Sony Hack Debacle Continues, North Korea Increases Demands

The FBI has officially confirmed North Korea is responsible for the cyber hack against Sony Pictures and now North Korea is increasing their demands.

Source: youtube

Source: youtube

Sony has canceled the release of Seth Rogen and James Franco’s The Interview, but that wasn’t good enough. They want to be sure it is NEVER released, in any way. A new message received by top executives and obtained by CNN said, “We want everything related to the movie, including its trailers, as well as its full version down from any website hosting them immediately.” They also included that it should never come out on DVD, pay per-view or VOD.

Source: Instagram

Source: Instagram

The specific malware and IP addresses connected to previous attacks, lead all fingers pointing back to North Korea. The White House has labeled the Sony breach as a serious national matter and the FBI are treating the hack as an act of terrorism intended to “inflict significant harm on a U.S. business and suppress the right of American citizens to express themselves.”

Earlier this week, the NYC premiere of the film was canceled which was shortly followed by the entire release of the film being scrapped. The hackers, who call themselves the “Guardians of Peace” threatened attacks similar to that of September 11th 2001 and once the major theaters pulled it off the reels, Sony pulled the plug. The released statement read:

In light of the decision by the majority of our exhibitors not to show the
film The Interview, we have decided not to move forward with the
planned December 25 theatrical release.

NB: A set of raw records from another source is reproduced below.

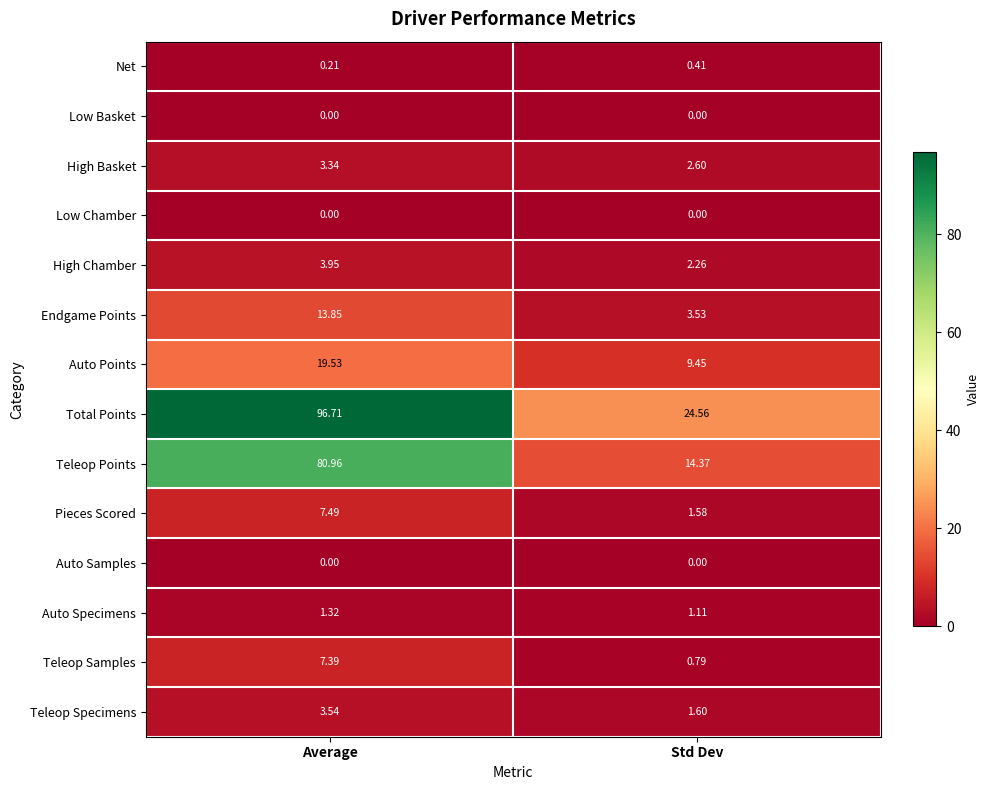

List the labels in order of Teleop Points value, smallest first.

Std Dev, Average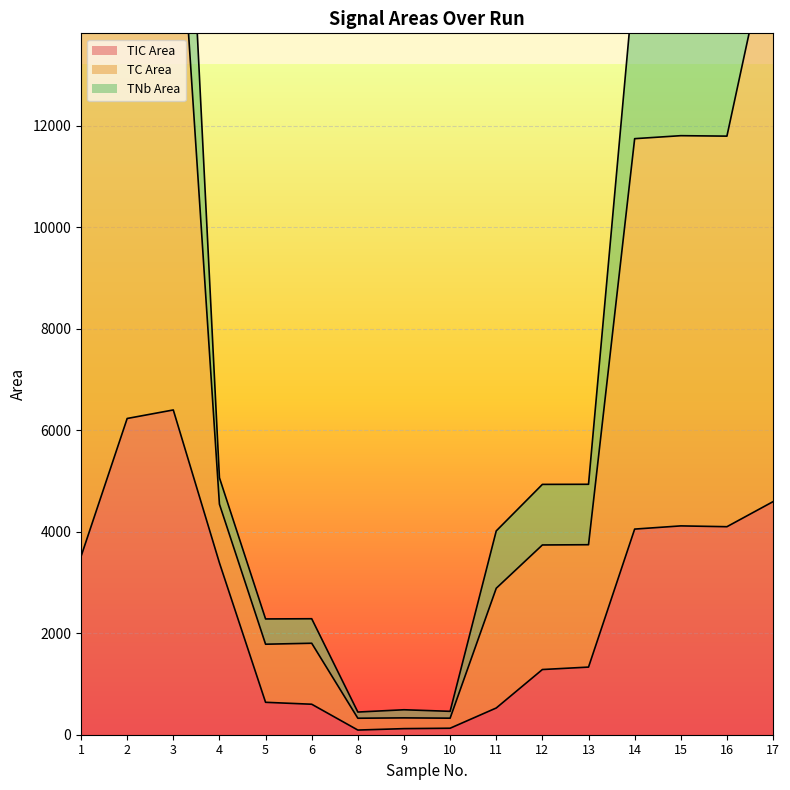

The value of TIC Area at 17 is 4594. True or false?

True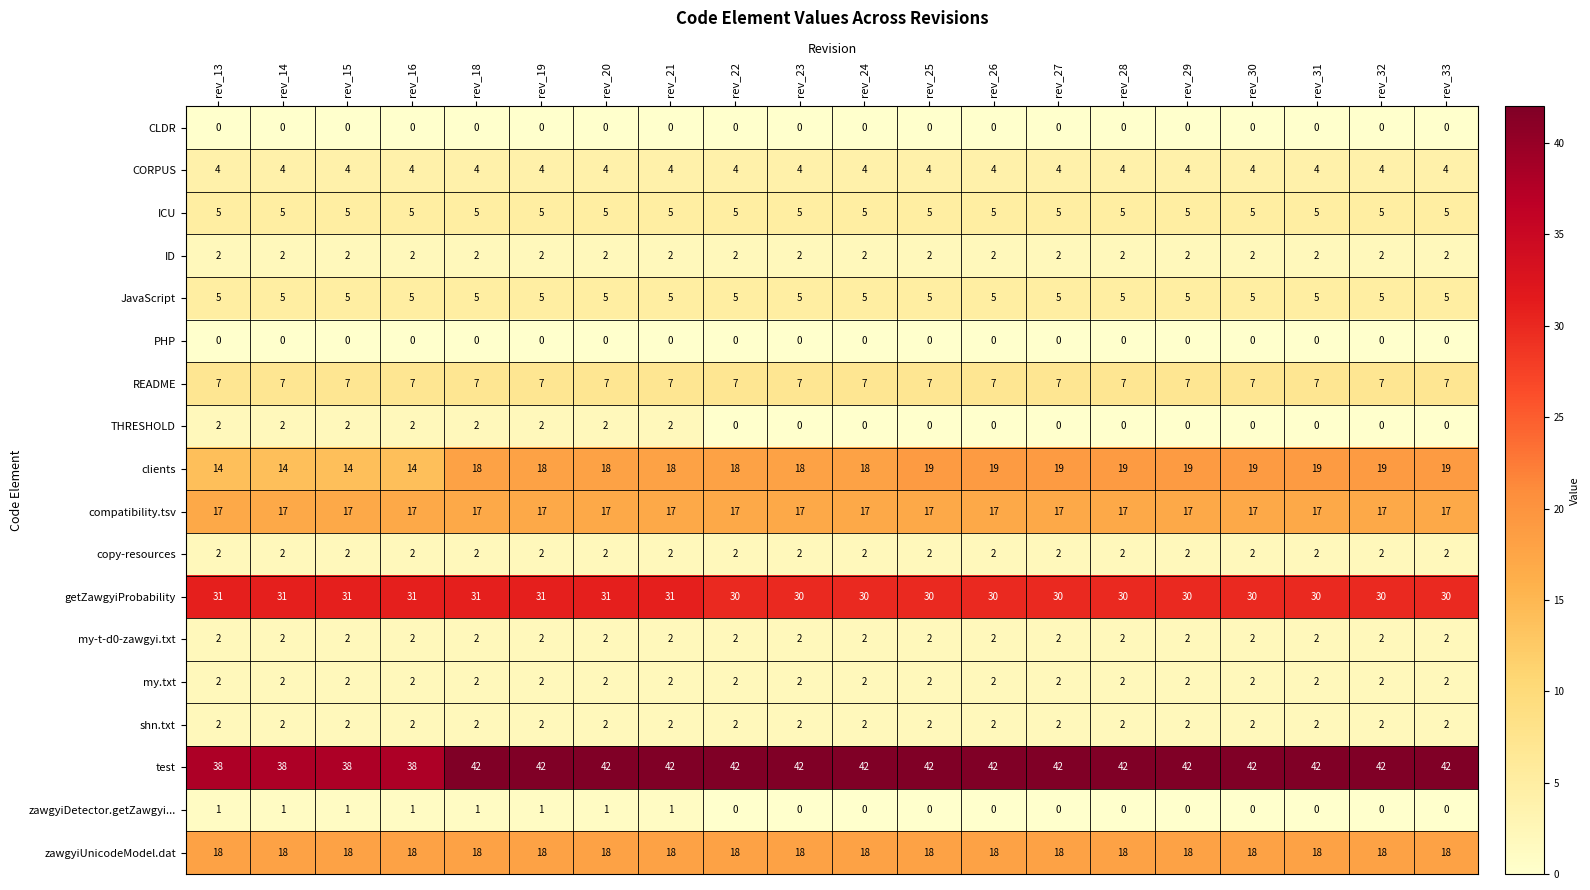

What value does the getZawgyiProbability series have at rev_20?

31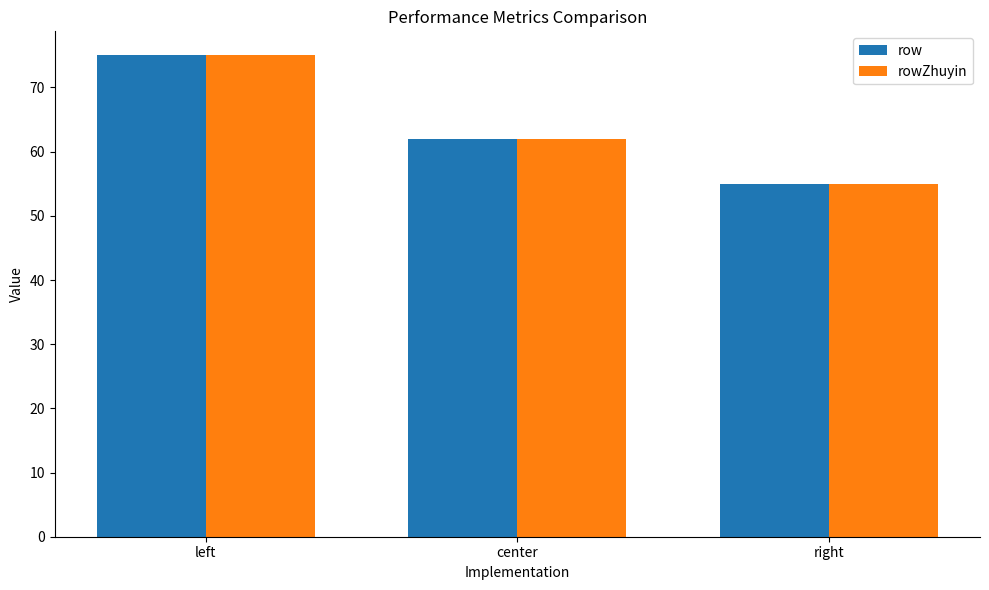

Is it true that rowZhuyin equals 62 at center?

True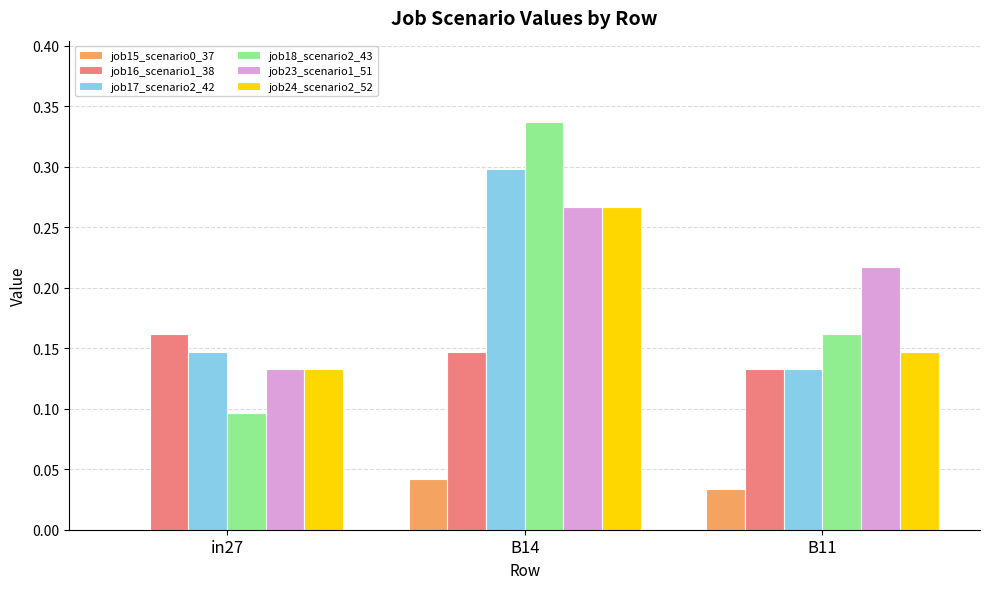

Which category has the highest value in the job23_scenario1_51 series?

B14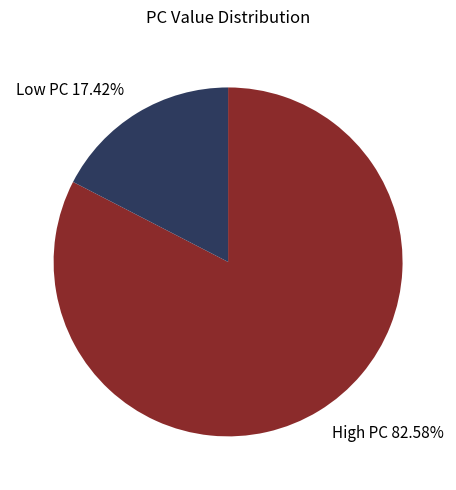

Which category has the biggest portion of the pie?

High PC 82.58%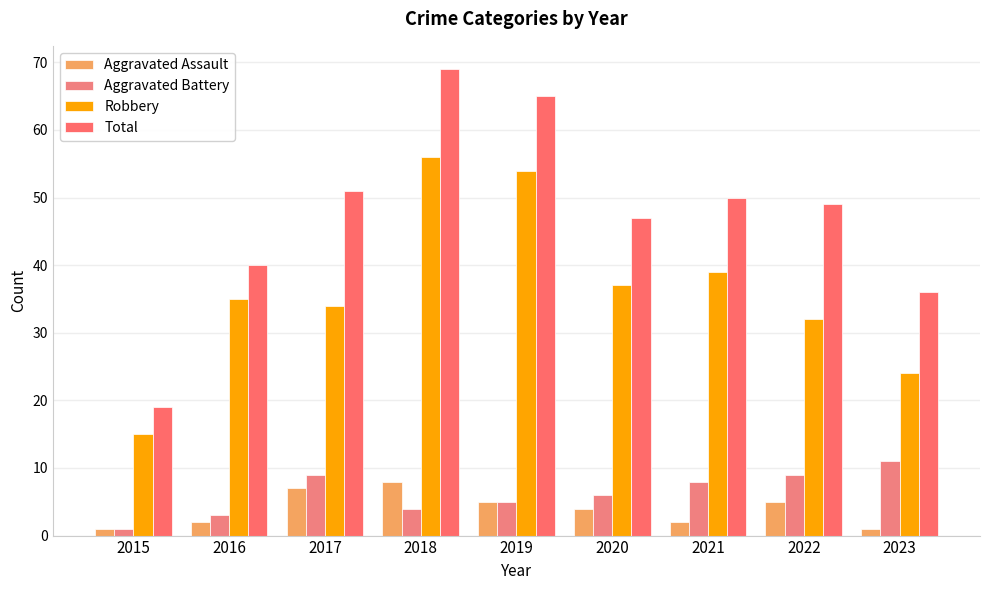

What are all the series names shown in the legend?

Aggravated Assault, Aggravated Battery, Robbery, Total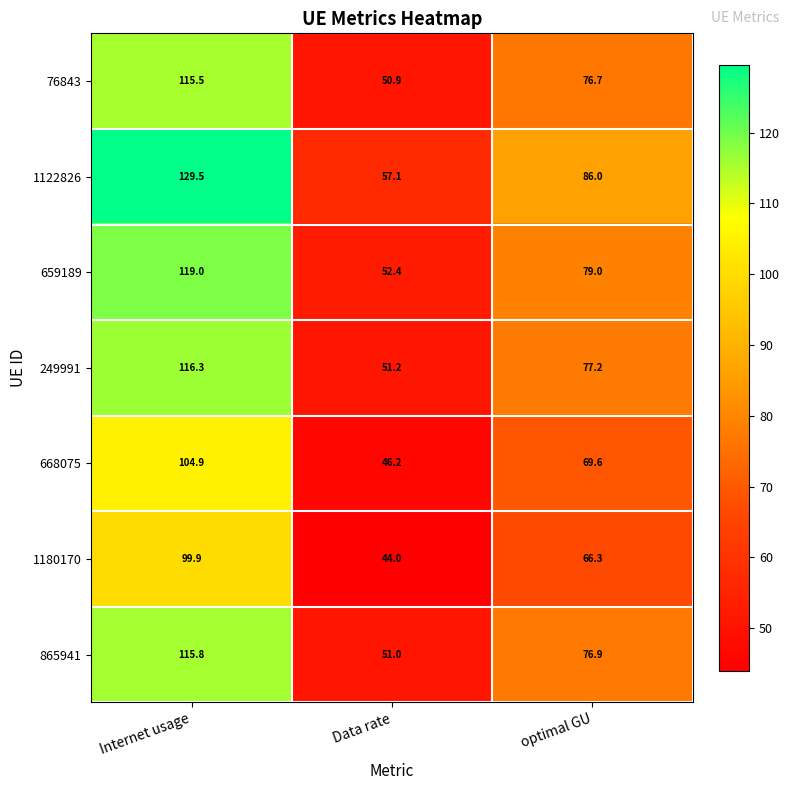

Rank the series at optimal GU from lowest to highest value.

1180170, 668075, 76843, 865941, 249991, 659189, 1122826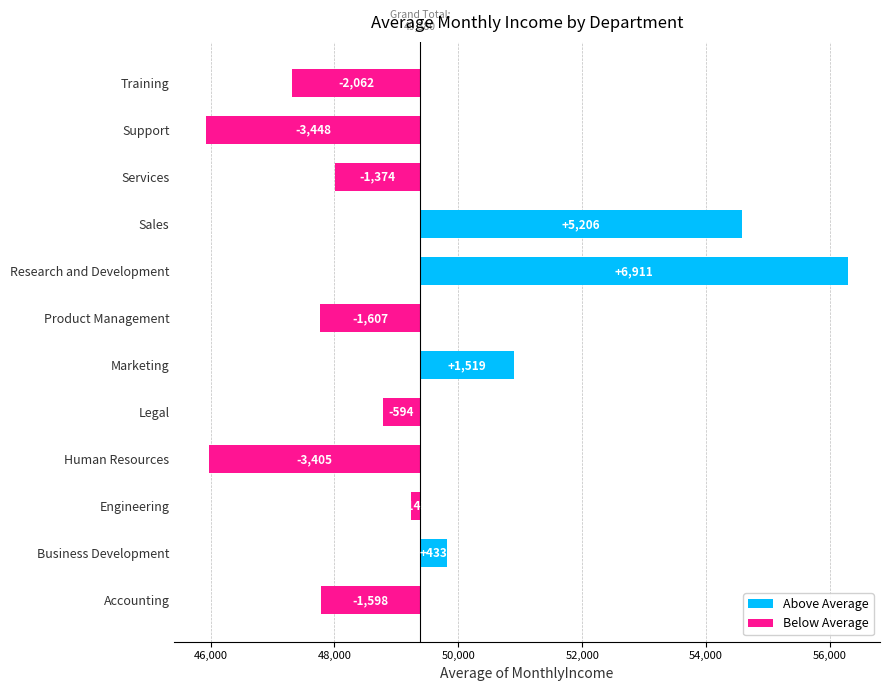

Reading left to right, list all the values displayed in this chart.

-1597.7	433.0	-142.6	-3405.0	-593.6	1518.9	-1606.5	6911.4	5205.5	-1373.8	-3448.0	-2062.3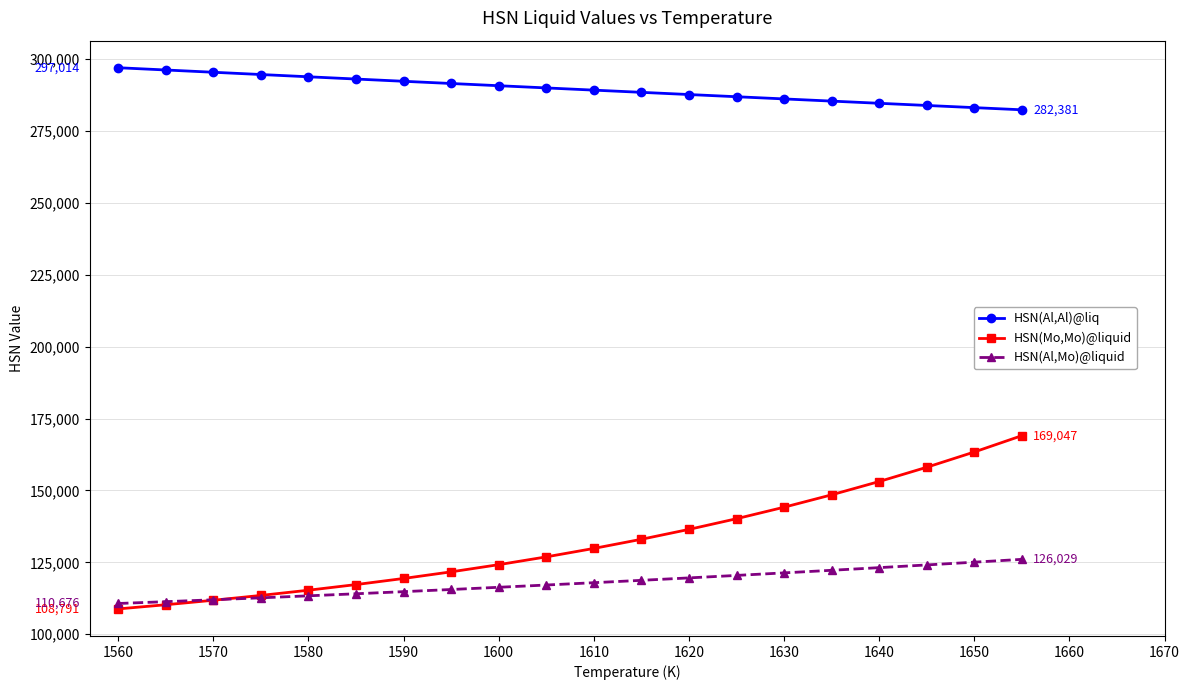

What is the maximum value shown in the chart?

297014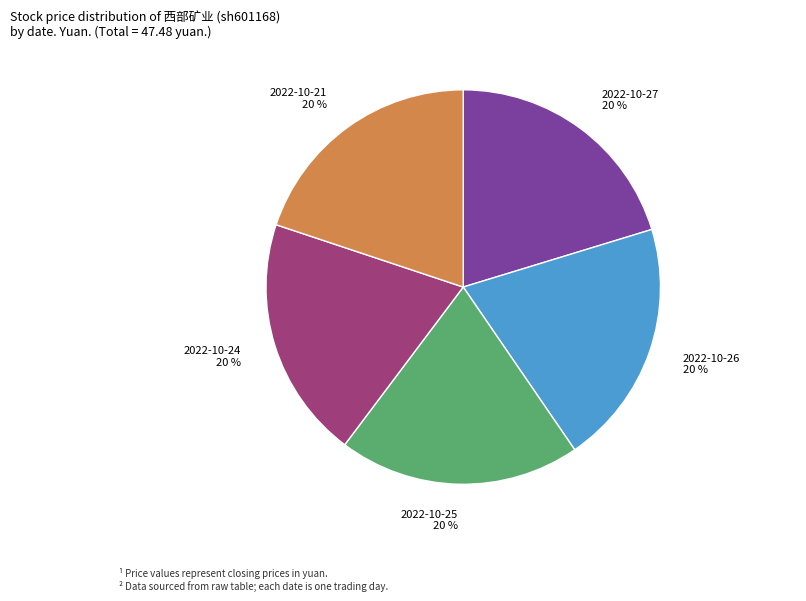

Does 2022-10-26 account for over 50% of the chart?

No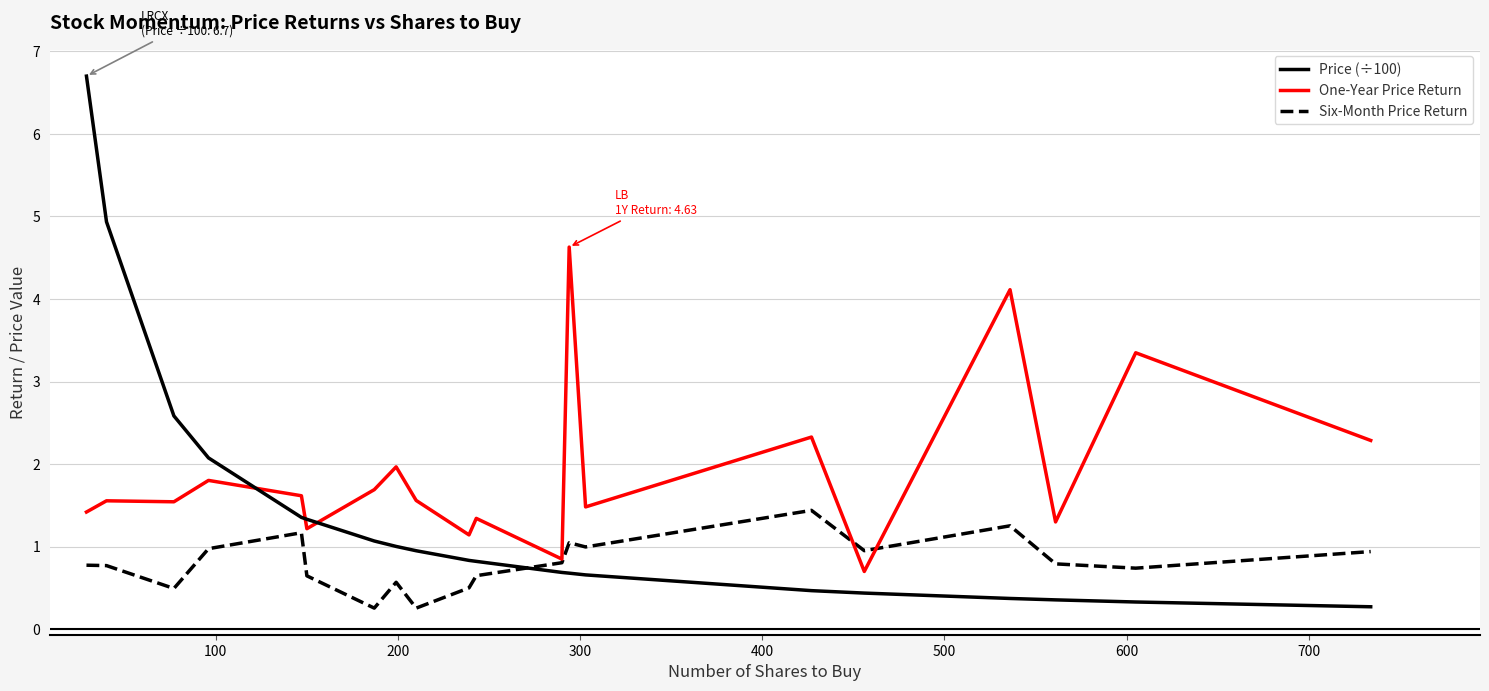

Which series has the largest total across all categories?

One-Year Price Return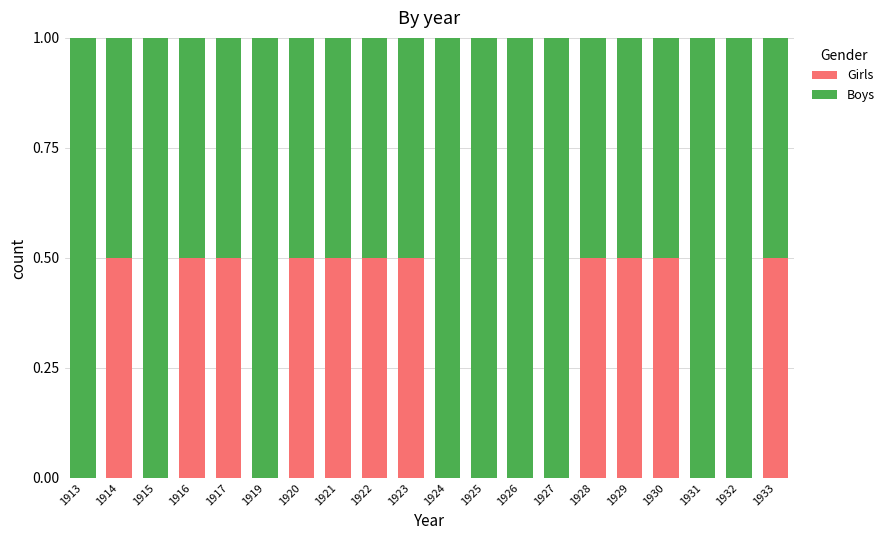

What are all the series names shown in the legend?

Girls, Boys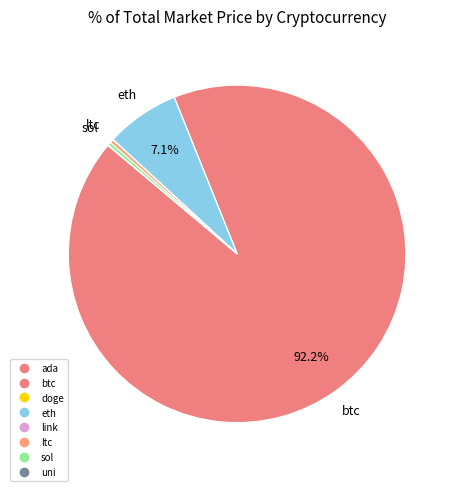

True or false: eth accounts for 7% of the total.

True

We respect and understand our partners’
decision and, of course, completely share their paramount interest in the safety
of employees and theater-goers.

Sony Pictures has been the victim of an unprecedented criminal assault against
our employees, our customers, and our business. Those who attacked us stole our
intellectual property, private emails, and sensitive and proprietary material,
and sought to destroy our spirit and our morale – all apparently to thwart the
release of a movie they did not like. We are deeply saddened at this brazen
effort to suppress the distribution of a movie, and in the process do damage to
our company, our employees, and the American public. We stand by our filmmakers
and their right to free expression and are extremely disappointed by this
outcome.

Mixed opinions on the ordeal are floating around. Many think it’s better to be safe than sorry and it’s not worth risking people’s lives over a movie. Others feel America is giving in to North Korea and letting them take away the right to freedom of speech. Rob Lowe, who also stars in the film, posted to Twitter after seeing co-star Rogen at the airport. He compared Hollywood’s cancellation of the film to Neville Chamberlain’s decision to sign the controversial Munich Agreement.

More celebrities shared their frustrations, including film maker Michael Moore.

President Obama held a press conference this afternoon and also disagreed with the final decision Sony made.

“I am sympathetic to the concerns that [Sony] faced. Having said all that, yes, they made a mistake.We cannot have a society where a dictator someplace else can start imposing censorship here in the United States. That’s not who we are. That’s not what America is.”

In an interview with Deadline, George Clooney met Lowes level of disappointment and shared his opinion on the situation, feeling Hollywood should not have allowed North Korea to threaten them – “We’re talking about an actual country deciding what content we’re going to have. This affects not just movies, this affects every part of business that we have. That’s the truth.”